Concatenate CNN AvgPool with Embedding layer

chrome · July 8, 2019, 6:29am

I have an embedding layer with each sentence having a length of 20 and the dimension as 16. I pass this through a 1D convolutional layer -> relu -> avgPool and the output dimension of avgPool is [128, 10, 10] where 128 is the batch size. Now I want to know how to concatenate this avgPool with the embedding with dimension [128, 20, 16] so that I can pass this to the next CNN layer. I have been stuck with the error invalid argument 0: Sizes of tensors must match except in dimension 0. Got 20 and 10 in dimension 1 at /pytorch/aten/src/TH/generic/THTensorMoreMath.cpp:1307.

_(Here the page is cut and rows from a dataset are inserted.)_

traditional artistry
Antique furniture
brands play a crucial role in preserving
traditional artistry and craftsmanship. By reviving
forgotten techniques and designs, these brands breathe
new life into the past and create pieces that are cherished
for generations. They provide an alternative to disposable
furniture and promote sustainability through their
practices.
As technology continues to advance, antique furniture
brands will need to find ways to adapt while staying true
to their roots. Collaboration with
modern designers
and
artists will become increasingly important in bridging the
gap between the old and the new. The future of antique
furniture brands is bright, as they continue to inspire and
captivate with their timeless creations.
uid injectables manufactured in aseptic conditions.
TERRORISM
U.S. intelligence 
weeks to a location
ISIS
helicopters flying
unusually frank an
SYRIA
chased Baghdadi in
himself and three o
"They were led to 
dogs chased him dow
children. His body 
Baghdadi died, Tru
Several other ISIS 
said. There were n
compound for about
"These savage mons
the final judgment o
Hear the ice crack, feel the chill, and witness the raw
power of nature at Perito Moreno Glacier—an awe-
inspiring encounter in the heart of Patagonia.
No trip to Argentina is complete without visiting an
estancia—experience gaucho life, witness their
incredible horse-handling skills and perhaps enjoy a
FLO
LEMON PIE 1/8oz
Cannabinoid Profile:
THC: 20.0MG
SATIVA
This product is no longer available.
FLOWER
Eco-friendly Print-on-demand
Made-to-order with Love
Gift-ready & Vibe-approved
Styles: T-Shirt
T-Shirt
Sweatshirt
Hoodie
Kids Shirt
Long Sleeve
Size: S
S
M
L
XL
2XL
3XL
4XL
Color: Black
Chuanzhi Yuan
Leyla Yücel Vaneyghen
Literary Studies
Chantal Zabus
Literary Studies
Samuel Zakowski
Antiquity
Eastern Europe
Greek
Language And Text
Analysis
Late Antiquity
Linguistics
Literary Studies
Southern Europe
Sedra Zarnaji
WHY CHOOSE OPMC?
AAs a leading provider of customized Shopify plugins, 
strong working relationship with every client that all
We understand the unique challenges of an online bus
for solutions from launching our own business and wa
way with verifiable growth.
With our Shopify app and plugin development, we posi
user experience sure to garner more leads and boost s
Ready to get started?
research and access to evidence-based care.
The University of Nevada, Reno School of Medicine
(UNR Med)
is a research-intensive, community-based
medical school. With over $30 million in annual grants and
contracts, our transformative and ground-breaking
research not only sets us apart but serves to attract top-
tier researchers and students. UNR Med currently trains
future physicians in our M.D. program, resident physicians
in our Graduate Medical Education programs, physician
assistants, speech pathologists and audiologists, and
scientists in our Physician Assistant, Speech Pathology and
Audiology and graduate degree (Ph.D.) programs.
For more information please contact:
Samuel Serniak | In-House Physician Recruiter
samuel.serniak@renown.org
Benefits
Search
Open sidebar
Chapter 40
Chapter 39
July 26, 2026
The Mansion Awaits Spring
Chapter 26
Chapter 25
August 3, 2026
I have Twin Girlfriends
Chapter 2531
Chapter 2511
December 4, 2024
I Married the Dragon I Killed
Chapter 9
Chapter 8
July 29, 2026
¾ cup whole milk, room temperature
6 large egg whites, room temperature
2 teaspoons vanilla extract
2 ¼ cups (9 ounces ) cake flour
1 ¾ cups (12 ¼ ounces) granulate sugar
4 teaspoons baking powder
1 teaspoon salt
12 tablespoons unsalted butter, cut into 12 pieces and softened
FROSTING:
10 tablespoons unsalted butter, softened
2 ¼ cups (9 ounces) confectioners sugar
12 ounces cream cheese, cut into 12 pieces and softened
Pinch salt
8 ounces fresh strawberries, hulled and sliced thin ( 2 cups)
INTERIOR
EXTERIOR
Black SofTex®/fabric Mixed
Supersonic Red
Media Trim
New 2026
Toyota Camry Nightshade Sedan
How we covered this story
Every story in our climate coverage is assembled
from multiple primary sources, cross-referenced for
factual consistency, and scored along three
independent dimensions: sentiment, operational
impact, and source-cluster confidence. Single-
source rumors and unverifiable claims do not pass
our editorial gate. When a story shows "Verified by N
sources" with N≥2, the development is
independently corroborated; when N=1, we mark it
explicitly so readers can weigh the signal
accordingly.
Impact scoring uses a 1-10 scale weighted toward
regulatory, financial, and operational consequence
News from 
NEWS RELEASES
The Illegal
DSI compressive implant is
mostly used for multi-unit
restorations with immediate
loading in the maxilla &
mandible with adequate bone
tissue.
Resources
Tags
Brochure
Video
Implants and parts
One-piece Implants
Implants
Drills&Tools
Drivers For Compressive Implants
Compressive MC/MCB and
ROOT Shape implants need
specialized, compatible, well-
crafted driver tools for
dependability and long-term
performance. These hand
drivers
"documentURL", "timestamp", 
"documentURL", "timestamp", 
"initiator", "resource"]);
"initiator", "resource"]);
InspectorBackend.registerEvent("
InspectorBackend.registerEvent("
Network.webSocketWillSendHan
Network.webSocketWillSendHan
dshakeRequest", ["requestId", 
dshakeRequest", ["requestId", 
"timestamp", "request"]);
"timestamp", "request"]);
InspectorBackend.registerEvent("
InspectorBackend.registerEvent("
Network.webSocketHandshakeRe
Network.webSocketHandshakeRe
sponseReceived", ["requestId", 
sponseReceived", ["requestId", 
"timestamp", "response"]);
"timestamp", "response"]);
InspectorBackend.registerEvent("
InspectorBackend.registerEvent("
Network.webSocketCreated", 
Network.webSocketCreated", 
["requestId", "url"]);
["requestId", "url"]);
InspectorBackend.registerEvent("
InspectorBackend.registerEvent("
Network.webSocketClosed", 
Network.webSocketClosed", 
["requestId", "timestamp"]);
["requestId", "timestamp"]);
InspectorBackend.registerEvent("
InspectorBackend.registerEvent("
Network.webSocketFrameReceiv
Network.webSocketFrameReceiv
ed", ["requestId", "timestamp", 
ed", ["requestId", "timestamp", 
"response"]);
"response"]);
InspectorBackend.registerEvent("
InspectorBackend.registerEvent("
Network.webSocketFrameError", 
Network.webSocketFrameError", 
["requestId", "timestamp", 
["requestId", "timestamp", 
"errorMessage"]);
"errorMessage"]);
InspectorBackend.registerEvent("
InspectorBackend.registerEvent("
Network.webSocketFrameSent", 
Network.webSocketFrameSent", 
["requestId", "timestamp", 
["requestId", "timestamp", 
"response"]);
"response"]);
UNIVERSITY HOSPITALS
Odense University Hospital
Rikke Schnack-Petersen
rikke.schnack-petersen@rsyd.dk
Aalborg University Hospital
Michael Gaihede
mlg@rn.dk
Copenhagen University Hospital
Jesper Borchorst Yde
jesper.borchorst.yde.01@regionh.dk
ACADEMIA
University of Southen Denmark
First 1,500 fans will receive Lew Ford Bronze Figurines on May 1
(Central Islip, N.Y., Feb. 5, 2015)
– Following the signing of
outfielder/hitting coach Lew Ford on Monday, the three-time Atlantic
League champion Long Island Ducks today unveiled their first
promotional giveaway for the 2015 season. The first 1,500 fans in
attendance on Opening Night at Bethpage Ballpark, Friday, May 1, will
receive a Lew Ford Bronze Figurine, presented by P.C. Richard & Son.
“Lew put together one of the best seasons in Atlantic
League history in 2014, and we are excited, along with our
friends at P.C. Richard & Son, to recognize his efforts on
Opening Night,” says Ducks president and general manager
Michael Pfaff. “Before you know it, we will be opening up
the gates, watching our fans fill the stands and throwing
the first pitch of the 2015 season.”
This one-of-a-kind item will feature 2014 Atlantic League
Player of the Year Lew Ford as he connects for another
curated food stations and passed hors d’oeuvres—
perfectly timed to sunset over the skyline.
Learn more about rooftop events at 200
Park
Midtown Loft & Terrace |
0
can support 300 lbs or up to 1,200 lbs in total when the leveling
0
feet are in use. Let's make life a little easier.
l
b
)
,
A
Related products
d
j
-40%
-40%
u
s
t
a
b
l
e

self.c_1 = nn.Conv1d(in_channels=self.embedding_dim, out_channels=10, kernel_size=2,
                             padding=1)
self.relu_1 = nn.ReLU()
self.avg_pool_1 = nn.AvgPool1d(2)

ptrblck · July 8, 2019, 11:02am

As the error message states you cannot concatenate these tensors, as two dimensions have different sizes.
As far as I understand you would like to create something like a residual connection, where you pass the output of the embedding layer to this conv -> avg_pool block and try to concatenate it with the input.

If that’s the case and your embedding output has a shape of [128, 20, 16], the output shape of the conv-block will be torch.Size([128, 10, 8]):


x = torch.randn(128, 20, 16)
c_1 = nn.Conv1d(in_channels=20, out_channels=10, kernel_size=2,
                             padding=1)
avg_pool_1 = nn.AvgPool1d(2)
output = c_1(x)
output = avg_pool_1(output)

Could you explain your use case a bit, as I’m not sure how you would like to concatenate these tensors now?

chrome · July 9, 2019, 11:59am

My goal is to concatenate my sentence embedding with shape [128, 20, 16] with the output of the averagepool with shape [128, 10, 10] at position 2 which is 10 + 16. The output of this concatenation is given as input to the next Conv1d layer.

torch.cat((embed.view(-1, sent.shape[1], embed.shape[2]), avg_pool_level_1), 2)

where shape of embed is torch.Size([128, 20, 16]) and shape of avg_pool_1 is torch.Size([128, 10, 10])

ptrblck · July 9, 2019, 9:03pm

Concatenating these tensors won’t work unfortunately, as the sizes of two dimensions are different.
You could pad one dimension (e.g. dim1) and concatenate it in dim2.

chrome · July 16, 2019, 9:15am

Thanks @ptrblck. I wanted to know if there is a way I can concatenate the input word embedding with the output of CNN-POOL layer considering that the dimensions keep reducing depending on the size of the POOL layer. Any technique that can be followed for this?

ptrblck · July 16, 2019, 1:08pm

For a 1-dimensional signal, you could try to match the number of channels and concatenate in dim2.
To do this just set out_channels=20 in your conv layer.

chrome · July 17, 2019, 5:45am

Cool thanks! Also in pytorch how can we add the dimensions of a FC layer which comes after avgpool if I don’t know what the output dimension of avgpool will be? Like if the dimensions of avgpool is [128, 10, 57] and FC comes after this then initially I won’t be able to know the value 57 as the first dimension unless I execute the code once. Here 10 is the out_channel and 114 was the sequence length of each sentence which halved due to avgpool.

ptrblck · July 17, 2019, 10:12am

You could calculate the output shapes looking at the formulas in the docs.
If you don’t want to do that, you could just run a single iteration, add some print statements to show the output shapes, and change the number of input features accordingly.

However, if you are dealing with variable sized inputs, I would recommend to use an adaptive pooling layer, which will output a defined shape.

chrome · July 17, 2019, 10:22am

Yes I had so far used the single iteration and printing the shapes and modifying accordingly.